**Extracted data:**

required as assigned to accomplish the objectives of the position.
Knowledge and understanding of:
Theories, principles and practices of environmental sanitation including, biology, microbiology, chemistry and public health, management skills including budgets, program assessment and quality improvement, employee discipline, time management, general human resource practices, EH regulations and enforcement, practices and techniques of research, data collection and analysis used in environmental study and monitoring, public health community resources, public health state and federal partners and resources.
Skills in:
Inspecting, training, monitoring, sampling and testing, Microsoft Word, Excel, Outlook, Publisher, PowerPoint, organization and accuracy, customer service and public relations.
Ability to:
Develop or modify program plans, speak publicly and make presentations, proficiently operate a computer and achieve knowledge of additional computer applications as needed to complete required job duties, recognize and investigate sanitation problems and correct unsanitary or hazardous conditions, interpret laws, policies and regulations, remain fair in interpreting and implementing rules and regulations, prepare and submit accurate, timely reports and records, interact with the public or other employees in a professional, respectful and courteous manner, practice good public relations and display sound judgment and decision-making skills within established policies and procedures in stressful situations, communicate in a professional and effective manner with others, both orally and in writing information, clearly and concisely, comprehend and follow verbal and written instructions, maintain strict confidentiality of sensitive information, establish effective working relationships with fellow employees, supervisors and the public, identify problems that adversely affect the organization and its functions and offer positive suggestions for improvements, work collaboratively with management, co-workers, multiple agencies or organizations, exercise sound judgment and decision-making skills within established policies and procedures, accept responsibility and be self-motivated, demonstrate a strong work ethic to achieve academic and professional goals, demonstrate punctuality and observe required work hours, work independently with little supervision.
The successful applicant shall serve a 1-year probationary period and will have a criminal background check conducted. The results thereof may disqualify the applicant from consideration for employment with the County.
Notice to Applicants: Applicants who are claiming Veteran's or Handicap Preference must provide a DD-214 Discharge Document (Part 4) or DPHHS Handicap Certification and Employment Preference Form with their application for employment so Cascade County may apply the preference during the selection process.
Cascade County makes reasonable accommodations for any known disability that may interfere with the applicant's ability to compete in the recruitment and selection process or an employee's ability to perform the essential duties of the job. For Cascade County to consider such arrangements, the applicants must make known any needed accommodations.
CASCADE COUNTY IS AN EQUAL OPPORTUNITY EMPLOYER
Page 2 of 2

**Exercise details:**
Every record above should be copied exactly.

**Exercise output:**
required as assigned to accomplish the objectives of the position.
Knowledge and understanding of:
Theories, principles and practices of environmental sanitation including, biology, microbiology, chemistry and public health, management skills including budgets, program assessment and quality improvement, employee discipline, time management, general human resource practices, EH regulations and enforcement, practices and techniques of research, data collection and analysis used in environmental study and monitoring, public health community resources, public health state and federal partners and resources.
Skills in:
Inspecting, training, monitoring, sampling and testing, Microsoft Word, Excel, Outlook, Publisher, PowerPoint, organization and accuracy, customer service and public relations.
Ability to:
Develop or modify program plans, speak publicly and make presentations, proficiently operate a computer and achieve knowledge of additional computer applications as needed to complete required job duties, recognize and investigate sanitation problems and correct unsanitary or hazardous conditions, interpret laws, policies and regulations, remain fair in interpreting and implementing rules and regulations, prepare and submit accurate, timely reports and records, interact with the public or other employees in a professional, respectful and courteous manner, practice good public relations and display sound judgment and decision-making skills within established policies and procedures in stressful situations, communicate in a professional and effective manner with others, both orally and in writing information, clearly and concisely, comprehend and follow verbal and written instructions, maintain strict confidentiality of sensitive information, establish effective working relationships with fellow employees, supervisors and the public, identify problems that adversely affect the organization and its functions and offer positive suggestions for improvements, work collaboratively with management, co-workers, multiple agencies or organizations, exercise sound judgment and decision-making skills within established policies and procedures, accept responsibility and be self-motivated, demonstrate a strong work ethic to achieve academic and professional goals, demonstrate punctuality and observe required work hours, work independently with little supervision.
The successful applicant shall serve a 1-year probationary period and will have a criminal background check conducted. The results thereof may disqualify the applicant from consideration for employment with the County.
Notice to Applicants: Applicants who are claiming Veteran's or Handicap Preference must provide a DD-214 Discharge Document (Part 4) or DPHHS Handicap Certification and Employment Preference Form with their application for employment so Cascade County may apply the preference during the selection process.
Cascade County makes reasonable accommodations for any known disability that may interfere with the applicant's ability to compete in the recruitment and selection process or an employee's ability to perform the essential duties of the job. For Cascade County to consider such arrangements, the applicants must make known any needed accommodations.
CASCADE COUNTY IS AN EQUAL OPPORTUNITY EMPLOYER
Page 2 of 2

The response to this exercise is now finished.